● **Work request**:
The answer must be the full listing, word for word, with no pictures in it.
Provided records: Begin
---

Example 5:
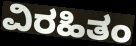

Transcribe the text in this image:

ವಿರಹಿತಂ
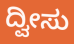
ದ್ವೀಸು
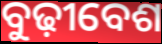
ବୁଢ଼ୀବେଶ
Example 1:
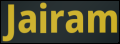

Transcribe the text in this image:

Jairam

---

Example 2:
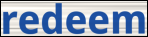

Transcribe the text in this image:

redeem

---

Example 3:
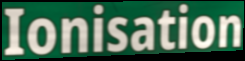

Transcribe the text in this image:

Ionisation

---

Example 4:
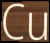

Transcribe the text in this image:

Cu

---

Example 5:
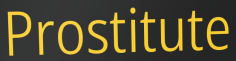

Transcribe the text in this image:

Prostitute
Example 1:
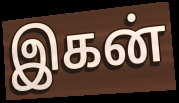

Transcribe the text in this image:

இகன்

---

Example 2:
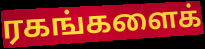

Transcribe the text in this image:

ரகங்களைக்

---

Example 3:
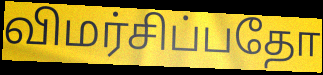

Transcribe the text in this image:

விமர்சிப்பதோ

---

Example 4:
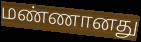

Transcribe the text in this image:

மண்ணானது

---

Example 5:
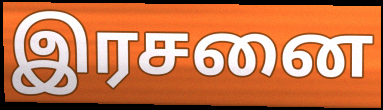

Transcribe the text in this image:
Provided records: End
● **Task answer**:
---

Example 5:

Transcribe the text in this image:

ವಿರಹಿತಂ
ದ್ವೀಸು
ବୁଢ଼ୀବେଶ
Example 1:

Transcribe the text in this image:

Jairam

---

Example 2:

Transcribe the text in this image:

redeem

---

Example 3:

Transcribe the text in this image:

Ionisation

---

Example 4:

Transcribe the text in this image:

Cu

---

Example 5:

Transcribe the text in this image:

Prostitute
Example 1:

Transcribe the text in this image:

இகன்

---

Example 2:

Transcribe the text in this image:

ரகங்களைக்

---

Example 3:

Transcribe the text in this image:

விமர்சிப்பதோ

---

Example 4:

Transcribe the text in this image:

மண்ணானது

---

Example 5:

Transcribe the text in this image:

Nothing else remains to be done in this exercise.